The most important thing in release is empathy, understanding both that it hurts that there is some time needed to cool down. There are ways to do that and recently I read something on the blog of Uncle Agony about 'release' and how a dominant was doing this:
....'She said that she and her Mistress had broken up. It was at her Mistresses instigation. However her Mistress was insisting on a six week period of after care.The Mistress had to "repair" the submissive so that the sub would not be "dysfunctional". This involved a whole series of rituals as well as vanilla meetings. The submissive is going through with this even though she finds it a sadistic torture. She is doing it because she feels that her ex-Mistress needs it."...
(more and the comments you can read on the wonderful insightful blog of uncle agony)
So this dominant is realizing she has to let the power exchange go. Although I do think the way she goes about it is quite rigid and I do wonder about the empathy, even though it seems very empathetic it worried me as for me it felt as if she was no longer considering the feelings someone goes through during a break up, which is of course part of the dynamic as well. The dominant had decided to stop, which hurts and perhaps the help in this case is not so much wanted.

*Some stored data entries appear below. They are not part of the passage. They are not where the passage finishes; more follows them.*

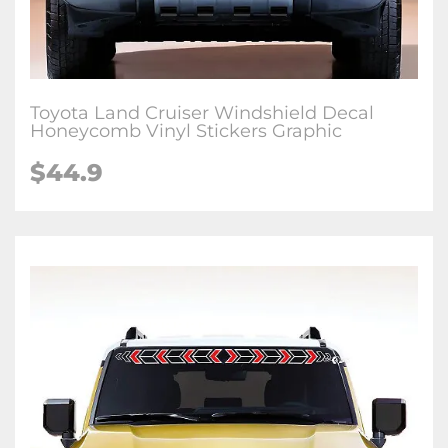
Toyota Land Cruiser Windshield Decal
Honeycomb Vinyl Stickers Graphic
$
44.9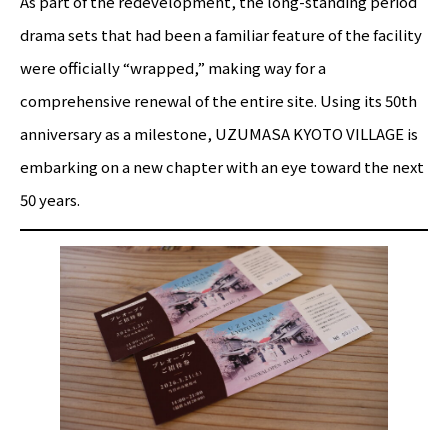
As part of the redevelopment, the long-standing period
drama sets that had been a familiar feature of the facility
were officially “wrapped,” making way for a
comprehensive renewal of the entire site. Using its 50th
anniversary as a milestone, UZUMASA KYOTO VILLAGE is
embarking on a new chapter with an eye toward the next
50 years.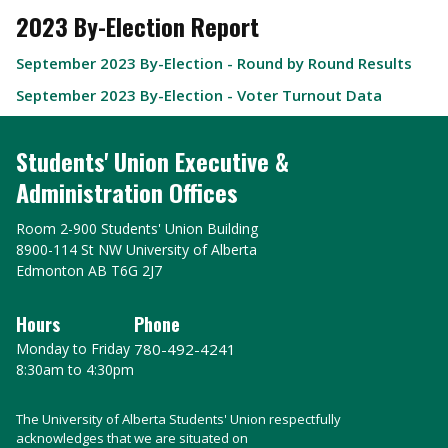
2023 By-Election Report
September 2023 By-Election - Round by Round Results
September 2023 By-Election - Voter Turnout Data
Students' Union Executive &
Administration Offices
Room 2-900 Students' Union Building
8900-114 St NW University of Alberta
Edmonton AB T6G 2J7
Hours
Phone
Monday to Friday
780-492-4241
8:30am to 4:30pm
The University of Alberta Students' Union respectfully
acknowledges that we are situated on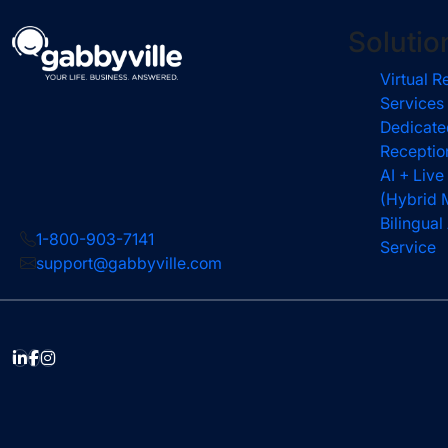
Solutio
Virtual R
Services
Dedicate
Receptio
AI + Live
(Hybrid 
Bilingua
1-800-903-7141
Service
support@gabbyville.com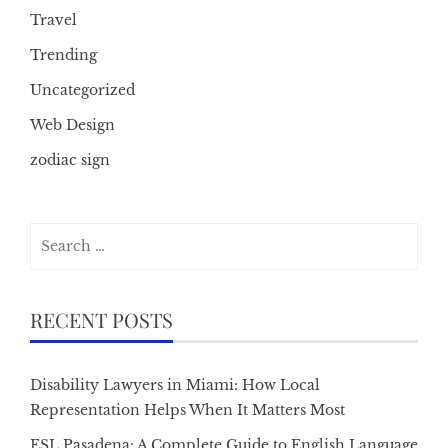
Travel
Trending
Uncategorized
Web Design
zodiac sign
Search
for:
RECENT POSTS
Disability Lawyers in Miami: How Local
Representation Helps When It Matters Most
ESL Pasadena: A Complete Guide to English Language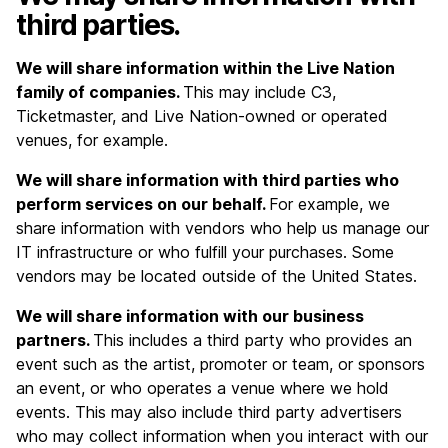
third parties.
We will share information within the Live Nation
family of companies.
This may include C3,
Ticketmaster, and Live Nation-owned or operated
venues, for example.
We will share information with third parties who
perform services on our behalf.
For example, we
share information with vendors who help us manage our
IT infrastructure or who fulfill your purchases. Some
vendors may be located outside of the United States.
We will share information with our business
partners.
This includes a third party who provides an
event such as the artist, promoter or team, or sponsors
an event, or who operates a venue where we hold
events. This may also include third party advertisers
who may collect information when you interact with our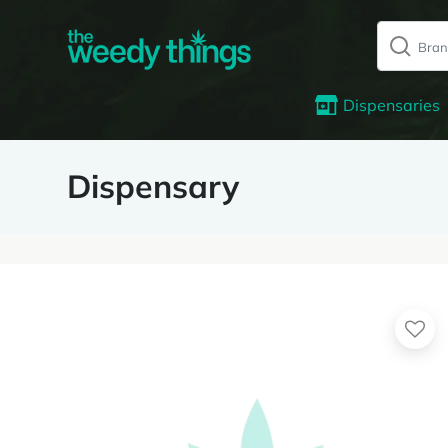
Dispensaries
Dispensary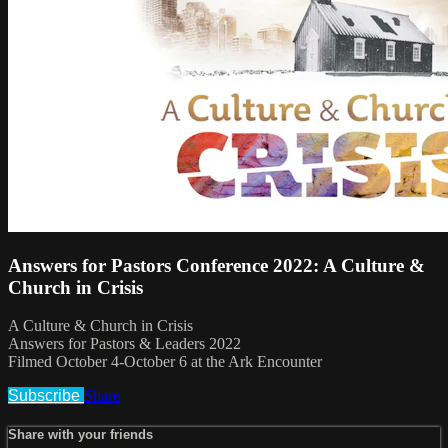
Answers for Pastors Conference 2022: A Culture &
Church in Crisis
A Culture & Church in Crisis
Answers for Pastors & Leaders 2022
Filmed October 4-October 6 at the Ark Encounter
Subscribe
Share
Share with your friends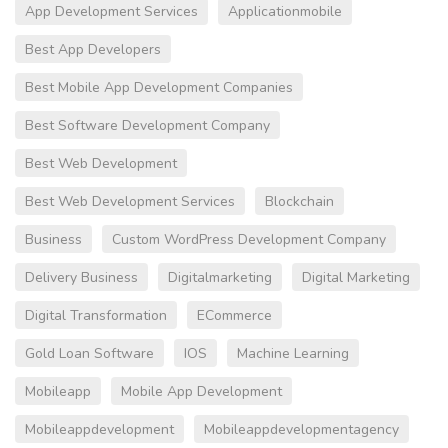
App Development Services
Applicationmobile
Best App Developers
Best Mobile App Development Companies
Best Software Development Company
Best Web Development
Best Web Development Services
Blockchain
Business
Custom WordPress Development Company
Delivery Business
Digitalmarketing
Digital Marketing
Digital Transformation
ECommerce
Gold Loan Software
IOS
Machine Learning
Mobileapp
Mobile App Development
Mobileappdevelopment
Mobileappdevelopmentagency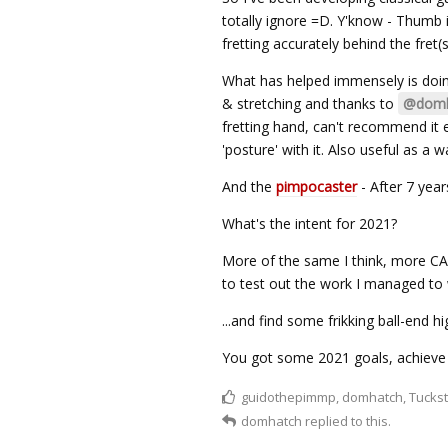
totally ignore =D. Y'know - Thumb i
fretting accurately behind the fret(s
What has helped immensely is doin
& stretching and thanks to
@domh
fretting hand, can't recommend it e
'posture' with it. Also useful as a 
And the
pimpocaster
- After 7 years
What's the intent for 2021?
More of the same I think, more CAG
to test out the work I managed to wo
...and find some frikking ball-end h
You got some 2021 goals, achieve
guidothepimmp
,
domhatch
,
Tuckst
domhatch
replied to this.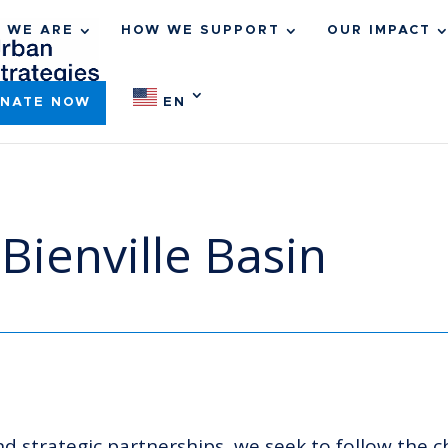
 WE ARE
HOW WE SUPPORT
OUR IMPACT
NATE NOW
EN
Bienville Basin
 strategic partnerships, we seek to follow the c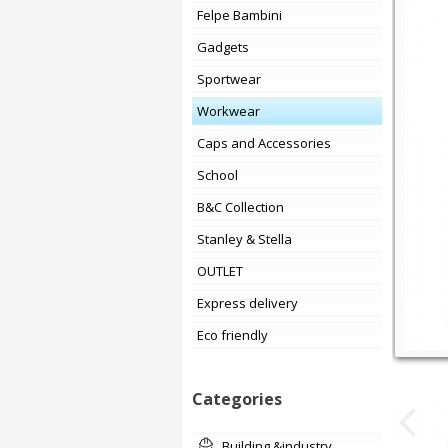
Felpe Bambini
Gadgets
Sportwear
Workwear
Caps and Accessories
School
B&C Collection
Stanley & Stella
OUTLET
Express delivery
Eco friendly
Categories
building &industry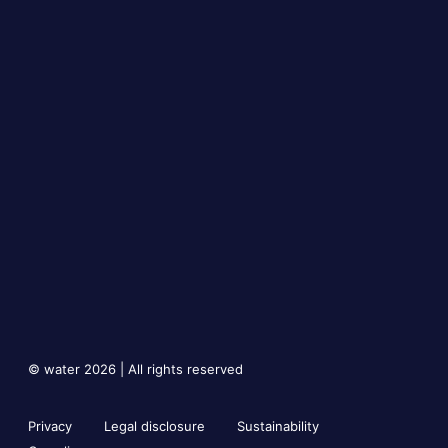
© water 2026 | All rights reserved
Privacy
Legal disclosure
Sustainability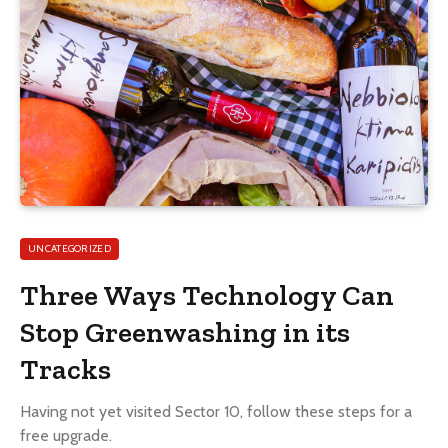
UNCATEGORIZED
Three Ways Technology Can
Stop Greenwashing in its
Tracks
Having not yet visited Sector 10, follow these steps for a
free upgrade.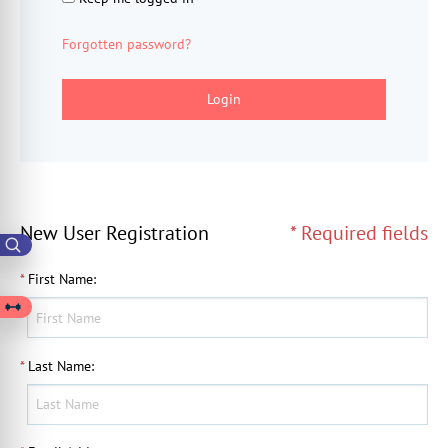
Forgotten password?
Login
New User Registration
* Required fields
*
First Name
:
*
Last Name
: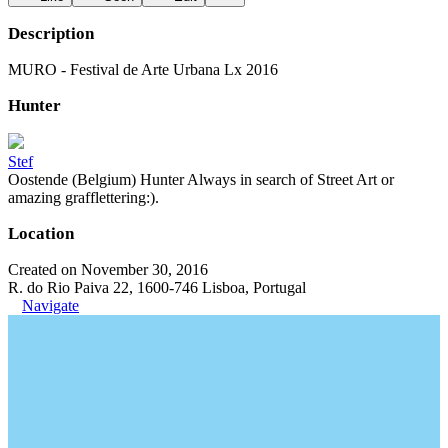
Description
MURO - Festival de Arte Urbana Lx 2016
Hunter
Stef
Oostende (Belgium) Hunter Always in search of Street Art or
amazing grafflettering:).
Location
Created on November 30, 2016
R. do Rio Paiva 22, 1600-746 Lisboa, Portugal
Navigate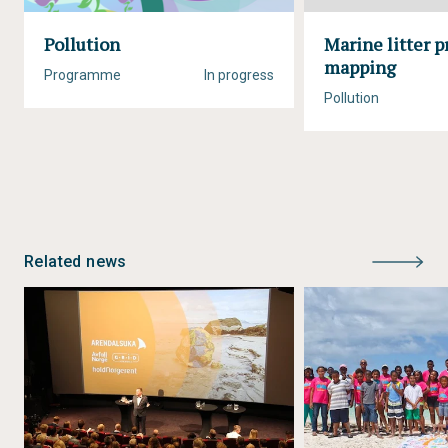
Pollution
Marine litter p
mapping
Programme
In progress
Pollution
Related news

I truly belief that if you release with a ritual it helps the dynamic. Because most of us started with negotiating and some had a ritual of collaring or any other way. I once found this beautiful way to describe it:
..."Release must never happen without the ritual of letting go during which a submissive or slave kneels and gives up the collar willingly. All the emotions that have driven the relationship to this point must be shared and talked about at this point. Dominants, be kind to the submissive, even if it is a transgression that has caused this to happen. Be patient and teach instead of judging. Submissives, respect the decision of the dominant. You gave this man or woman the control and need to accept this decision as part of their responsibility to ensure that steps are taken to ensure that the best interests of both parties are taken into account."...
Because within release there is also a part of a break up and with breaking up we go to a series of feelings like; denial, anger, hurt etc. This is until the stage where we accept that it is over and done with and that the relation is fully over.
If we look at breaking up there are a few things we can do and those things will help within the D/s dynamic as well.
* Avoid each other for a while. It will give both the chance to adjust to the new way of living. If you look at D/s you can think of a way to talk about what had been the rules and how to let go. But a dominant should stop interfering once that is settled.
* Use close friends to talk about your feelings. And do know that those feelings are valid and that you need to go through them. Support be your own "team" is important for you and only for you.
* Crying is a very healthy thing to do. Cry if you need to it releases you of anxieties, pain, anger, sadness and is cleansing. To cry is also to let go, actually anger is a way of holding on.
To have your own team to help, those who know of the D/s dynamic will understand where you go through and will give you the time, space and love you need to get back on your feet again. You need support but also to reflect yourself and hear how the others look at how things were.
What helps also is that a release after a while gives you the knowledge about what you need and want. How you want it, because you always want to get back in the saddle after falling of the horse. We all need to rebalance to have the resilience to start all over again.